Below are some records; copy them word for word and drop the pictures.

** Input data follows **

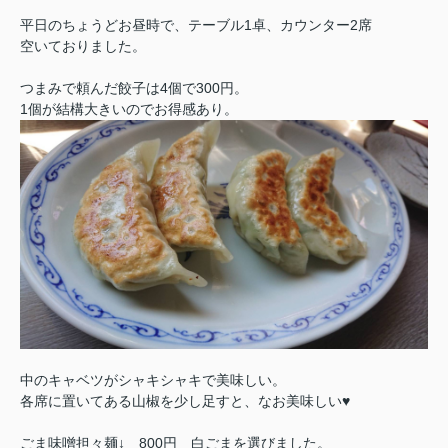
平日のちょうどお昼時で、テーブル1卓、カウンター2席
空いておりました。
つまみで頼んだ餃子は4個で300円。
1個が結構大きいのでお得感あり。
中のキャベツがシャキシャキで美味しい。
各席に置いてある山椒を少し足すと、なお美味しい♥
ごま味噌担々麺↓ 800円 白ごまを選びました。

** End of Input data **

- [Completed task]:
平日のちょうどお昼時で、テーブル1卓、カウンター2席
空いておりました。
つまみで頼んだ餃子は4個で300円。
1個が結構大きいのでお得感あり。
中のキャベツがシャキシャキで美味しい。
各席に置いてある山椒を少し足すと、なお美味しい♥
ごま味噌担々麺↓ 800円 白ごまを選びました。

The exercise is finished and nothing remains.